The lavish US$200 million film about a legendary female warrior was already tangled in political controversy after star Liu Yifei (劉亦菲) voiced support for Hong Kong’s police as they cracked down on democracy protests last year.
However, the latest furor exploded as soon as the credits stopped rolling after the movie began showing on the Disney+ channel last week.
Photo: Reuters
Viewers spotted that Disney included “special thanks” to eight government entities in Xinjiang — including the public security bureau in the city of Turpan, where multiple internment camps have been documented.
Another entity thanked was the Chinese Communist Party’s propaganda department in Xinjiang.
The revelation has sparked renewed anger at a time of heightened scrutiny over Hollywood’s willingness to bow to China.
Rights groups, academics and journalists have exposed a harsh crackdown against Uighur and Kazakh Muslims in Xinjiang, including mass internments, enforced sterilizations, forced labor as well as intense religious and movement restrictions.
Isaac Stone Fish, a senior fellow at the Asia Society, said the film was now “arguably Disney’s most problematic movie” since Song of the South — a 1946 glorification of antebellum plantation life that the company has since pulled.
“It’s sufficiently astonishing that it bears repeating,” he wrote in a Washington Post column published yesterday. “Disney has thanked four propaganda departments and a public security bureau in Xinjiang, a region in northwest China that is the site of one of the world’s worst human rights abuses happening today.”
Badiucao (巴丟草), a dissident Chinese artist living in Melbourne, Australia, said he was working on a new cartoon portraying Mulan as a guard at one of the internment camps in Xinjiang to satirize Disney’s new film.
“It’s very problematic and there’s no excuse. I mean, it’s clear, we have all the evidence showing what is going on in Xinjiang,” he said.
Baduicao accused Disney of “double standards,” embracing Western social justice movements such as #MeToo and Black Lives Matter, while turning a blind eye to China’s rights abuses.
Hollywood has been increasingly accused of hypocrisy over its relationship with China.
The anti-censorship group Pen America last month published a report which said screenwriters, producers and directors often change scripts, delete scenes and alter content to avoid offending Chinese censors.
The actions include everything from deleting the Republic of China flag from Tom Cruise’s bomber jacket in the upcoming Top Gun: Maverick, to removing China as the source of a zombie virus in 2013’s World War Z.
It also means completely avoiding sensitive issues such as Taiwan, Tibet, Hong Kong politics, Xinjiang and the portrayal of LGBTQ characters, the report said.

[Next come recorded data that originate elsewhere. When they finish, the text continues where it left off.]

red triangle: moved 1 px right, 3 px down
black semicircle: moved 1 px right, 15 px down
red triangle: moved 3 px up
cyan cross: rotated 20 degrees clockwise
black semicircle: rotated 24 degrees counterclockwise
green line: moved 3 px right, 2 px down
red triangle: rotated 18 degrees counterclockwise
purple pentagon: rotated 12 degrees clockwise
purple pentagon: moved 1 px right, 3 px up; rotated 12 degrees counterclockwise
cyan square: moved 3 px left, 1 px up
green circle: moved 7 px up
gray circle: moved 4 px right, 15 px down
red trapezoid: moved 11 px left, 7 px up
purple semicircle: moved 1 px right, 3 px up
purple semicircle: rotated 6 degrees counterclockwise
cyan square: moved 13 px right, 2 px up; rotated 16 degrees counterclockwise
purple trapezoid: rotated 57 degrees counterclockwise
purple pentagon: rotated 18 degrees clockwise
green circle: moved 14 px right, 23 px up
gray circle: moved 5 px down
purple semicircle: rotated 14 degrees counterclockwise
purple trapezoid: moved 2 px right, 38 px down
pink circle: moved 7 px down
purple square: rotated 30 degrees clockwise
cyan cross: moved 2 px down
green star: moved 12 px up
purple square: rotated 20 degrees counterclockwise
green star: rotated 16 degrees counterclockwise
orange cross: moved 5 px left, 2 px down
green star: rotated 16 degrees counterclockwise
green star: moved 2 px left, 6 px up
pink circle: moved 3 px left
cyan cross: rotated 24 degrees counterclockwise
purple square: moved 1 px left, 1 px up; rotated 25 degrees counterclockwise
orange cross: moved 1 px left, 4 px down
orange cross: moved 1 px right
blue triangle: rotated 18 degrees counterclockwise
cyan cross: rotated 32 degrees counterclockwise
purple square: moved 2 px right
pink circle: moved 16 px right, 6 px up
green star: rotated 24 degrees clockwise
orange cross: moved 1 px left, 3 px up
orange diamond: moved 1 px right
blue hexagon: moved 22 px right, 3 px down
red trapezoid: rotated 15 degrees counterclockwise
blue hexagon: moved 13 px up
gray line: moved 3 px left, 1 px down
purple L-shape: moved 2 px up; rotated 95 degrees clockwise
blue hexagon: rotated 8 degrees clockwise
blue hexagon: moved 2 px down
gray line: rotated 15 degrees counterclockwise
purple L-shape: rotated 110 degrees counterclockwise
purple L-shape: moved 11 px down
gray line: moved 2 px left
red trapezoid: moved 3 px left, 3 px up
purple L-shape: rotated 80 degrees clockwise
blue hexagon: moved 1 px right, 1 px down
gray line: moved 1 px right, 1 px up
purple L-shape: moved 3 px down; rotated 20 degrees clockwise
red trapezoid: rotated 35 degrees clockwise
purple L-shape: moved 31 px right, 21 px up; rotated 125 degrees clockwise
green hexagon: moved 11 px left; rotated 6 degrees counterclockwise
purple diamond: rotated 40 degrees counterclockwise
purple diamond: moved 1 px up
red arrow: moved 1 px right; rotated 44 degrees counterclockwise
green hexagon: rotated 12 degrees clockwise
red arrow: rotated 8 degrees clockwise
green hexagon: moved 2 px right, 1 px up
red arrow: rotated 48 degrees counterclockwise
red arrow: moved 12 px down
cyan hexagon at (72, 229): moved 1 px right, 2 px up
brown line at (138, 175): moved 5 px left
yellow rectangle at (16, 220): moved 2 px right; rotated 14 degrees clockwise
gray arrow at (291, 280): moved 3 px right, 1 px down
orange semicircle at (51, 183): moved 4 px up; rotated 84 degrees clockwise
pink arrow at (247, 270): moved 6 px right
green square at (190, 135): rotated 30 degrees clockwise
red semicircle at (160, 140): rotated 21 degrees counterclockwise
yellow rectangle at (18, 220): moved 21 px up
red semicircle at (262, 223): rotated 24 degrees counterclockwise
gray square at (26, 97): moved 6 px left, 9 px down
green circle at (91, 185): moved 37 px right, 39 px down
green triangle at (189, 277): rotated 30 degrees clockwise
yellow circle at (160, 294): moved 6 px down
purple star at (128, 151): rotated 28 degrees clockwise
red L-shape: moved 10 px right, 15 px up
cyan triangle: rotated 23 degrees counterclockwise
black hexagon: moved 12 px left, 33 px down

Even before the latest Xinjiang controversy the hashtag #BoycottMulan had been trending in Taiwan, Hong Kong and Thailand.
Activists in all three places have launched multiple online campaigns critical of China’s authoritarianism.
They seized on social media comments made last year by actress Liu supporting Hong Kong’s police, and also noted the resemblance of Chinese-American actor Tzi Ma (馬泰), who plays Mulan’s heroic father, to Chinese President Xi Jinping (習近平).